> [WHAT THE TASK ASKS]: All of the entries should be restated word for word, but without their pictures.

· · · · ·

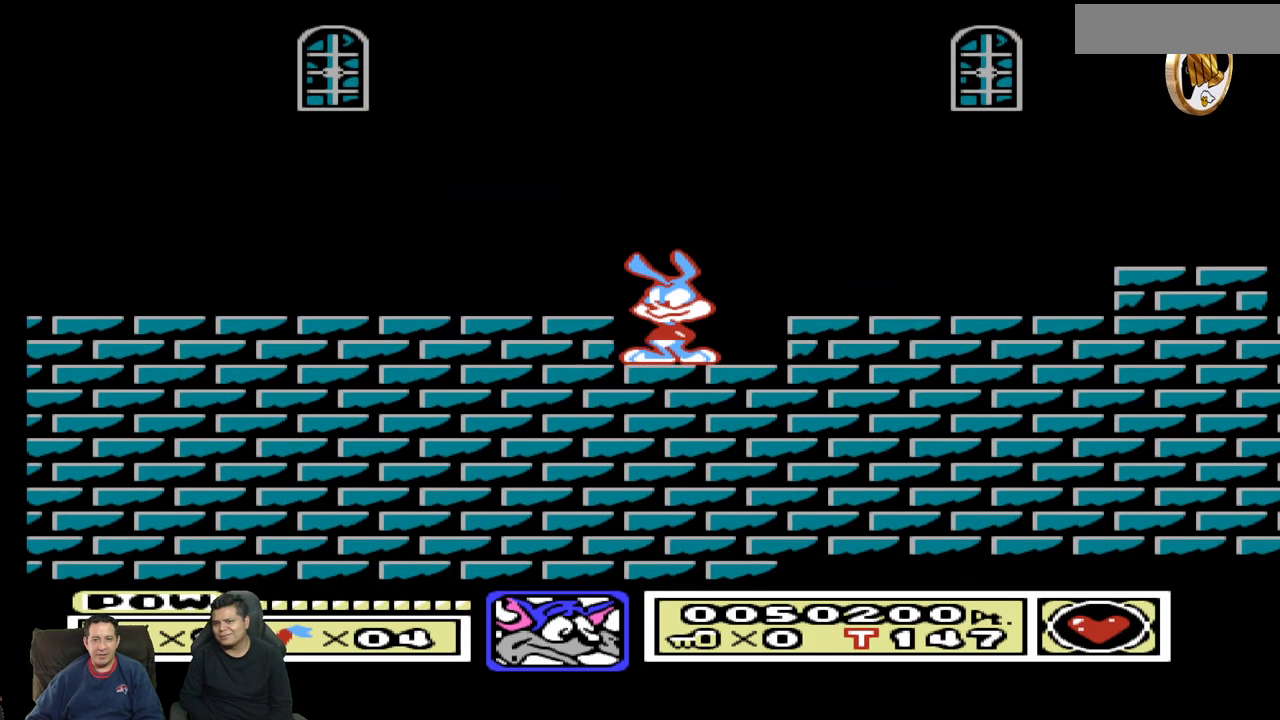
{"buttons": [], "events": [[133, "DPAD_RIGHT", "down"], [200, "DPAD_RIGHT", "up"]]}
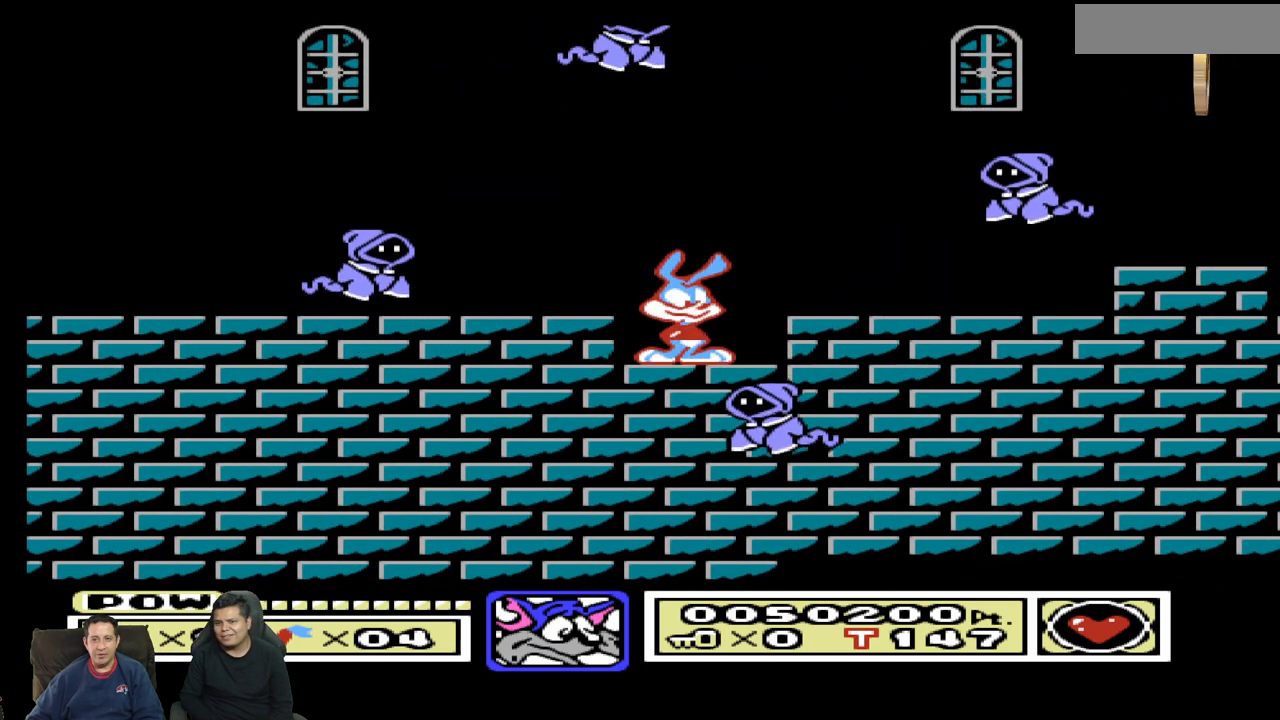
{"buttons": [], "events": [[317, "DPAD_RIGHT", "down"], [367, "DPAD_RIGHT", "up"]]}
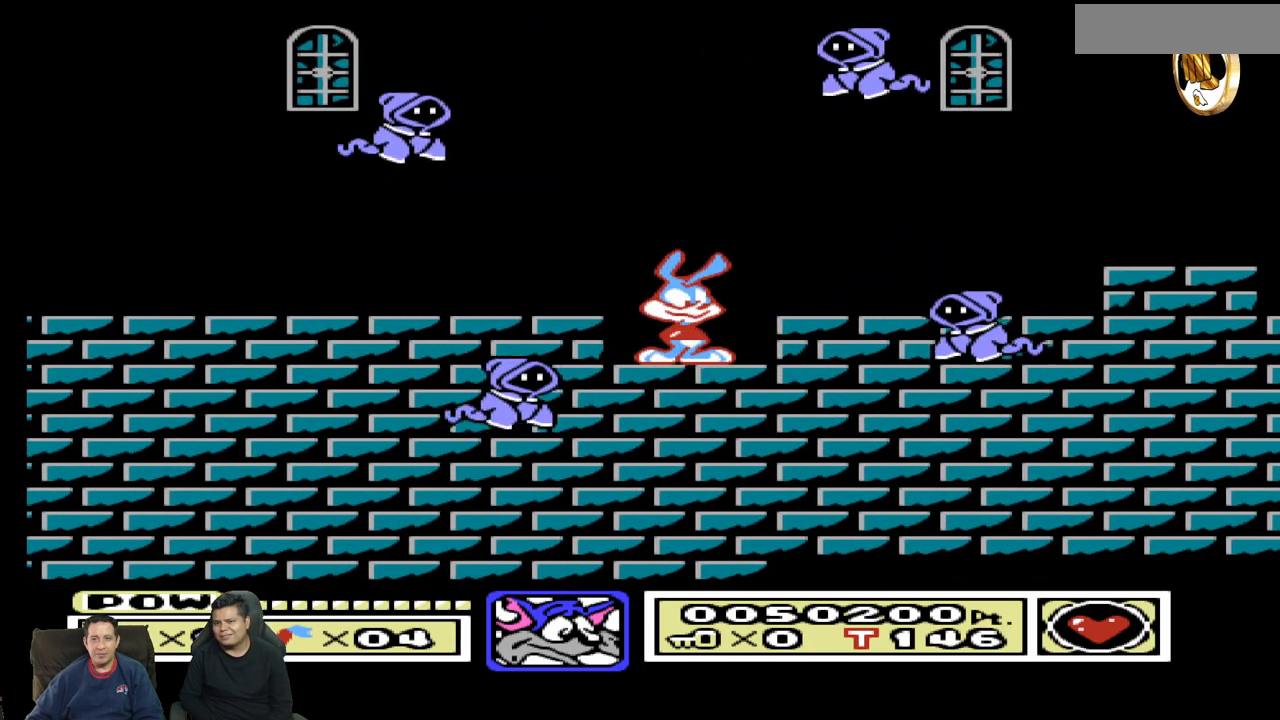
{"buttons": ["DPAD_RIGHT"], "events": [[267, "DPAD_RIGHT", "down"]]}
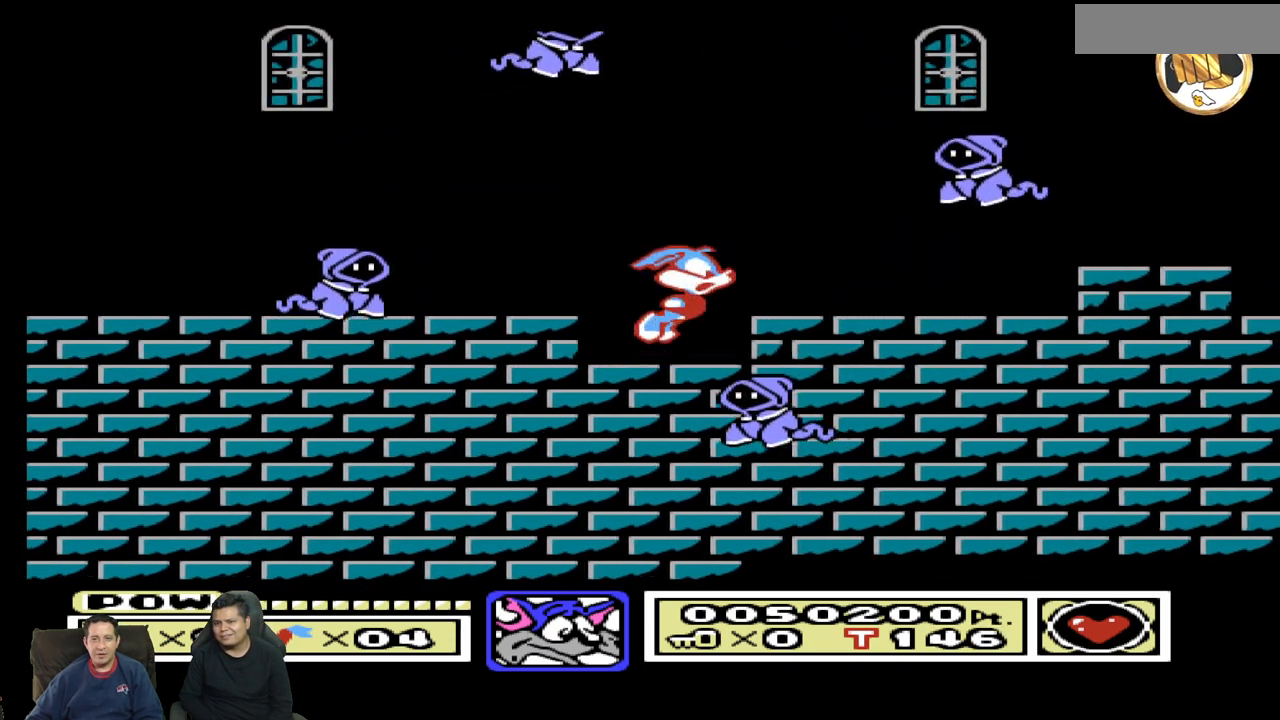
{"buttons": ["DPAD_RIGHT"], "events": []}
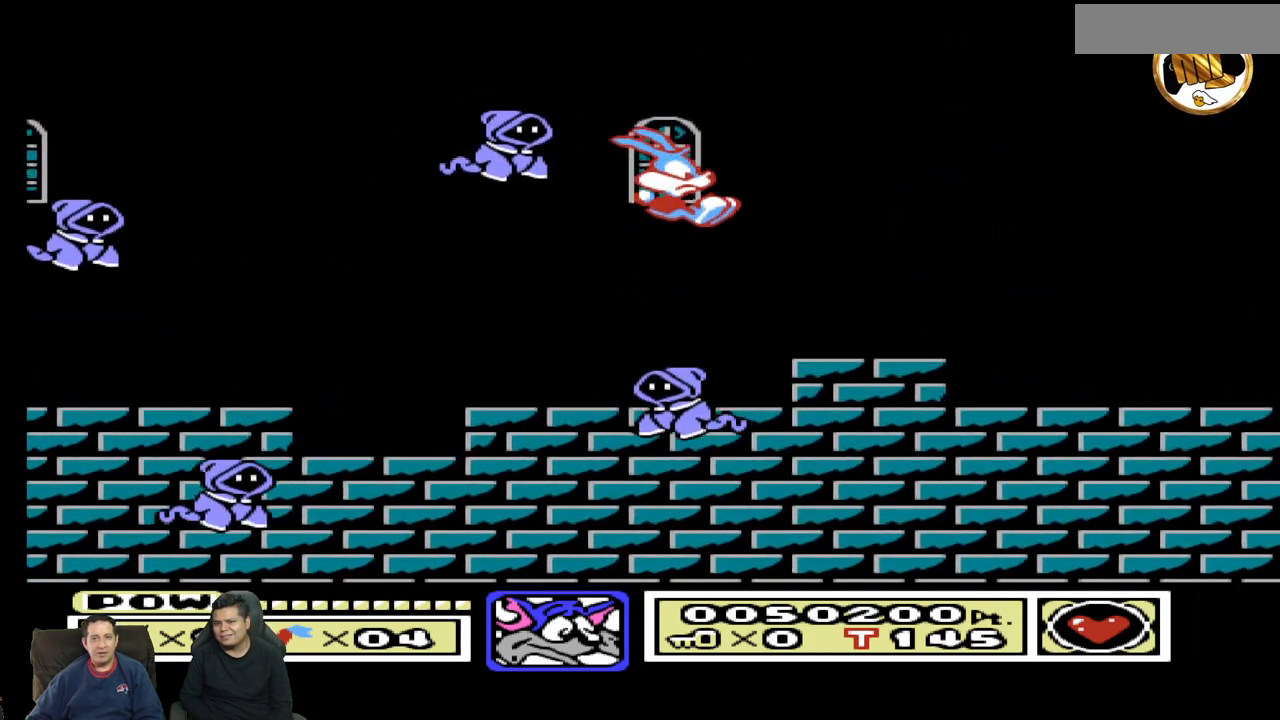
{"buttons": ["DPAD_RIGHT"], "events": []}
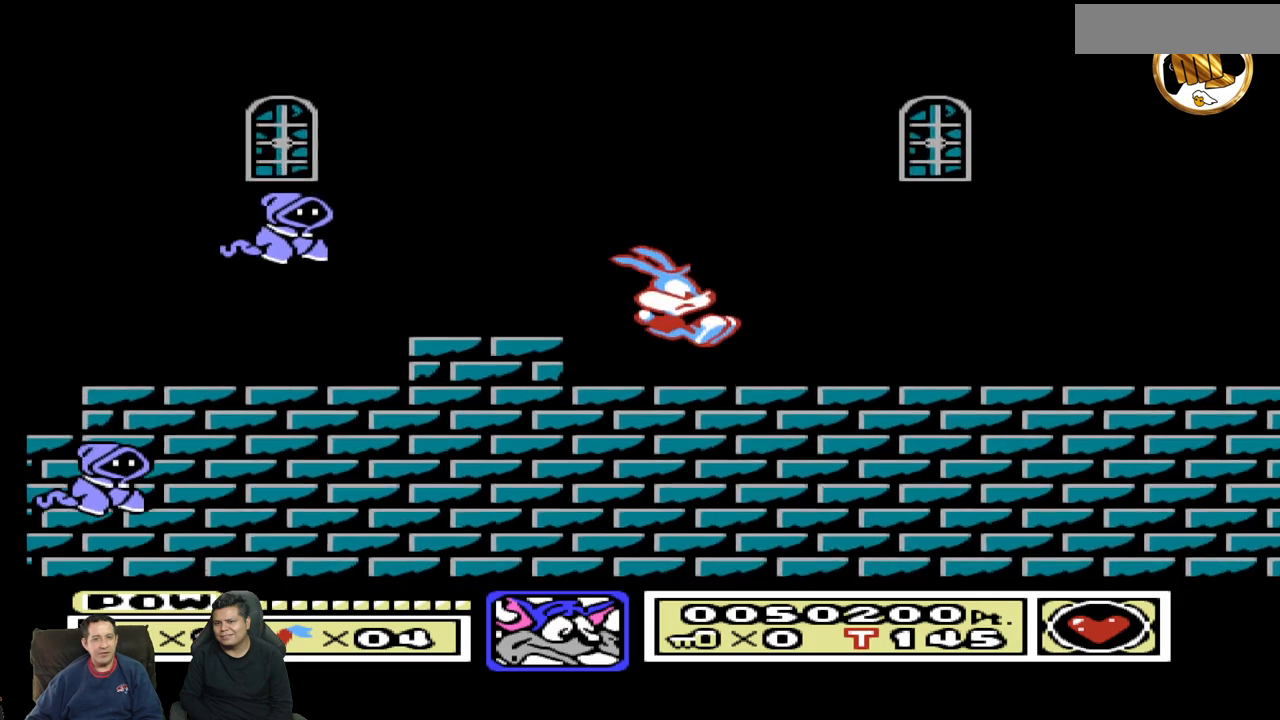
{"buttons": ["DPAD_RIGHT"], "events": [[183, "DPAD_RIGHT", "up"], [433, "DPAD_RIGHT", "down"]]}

· · · · ·

> [RESULT FOR THIS TASK]:
{"buttons": [], "events": [[133, "DPAD_RIGHT", "down"], [200, "DPAD_RIGHT", "up"]]}
{"buttons": [], "events": [[317, "DPAD_RIGHT", "down"], [367, "DPAD_RIGHT", "up"]]}
{"buttons": ["DPAD_RIGHT"], "events": [[267, "DPAD_RIGHT", "down"]]}
{"buttons": ["DPAD_RIGHT"], "events": []}
{"buttons": ["DPAD_RIGHT"], "events": []}
{"buttons": ["DPAD_RIGHT"], "events": [[183, "DPAD_RIGHT", "up"], [433, "DPAD_RIGHT", "down"]]}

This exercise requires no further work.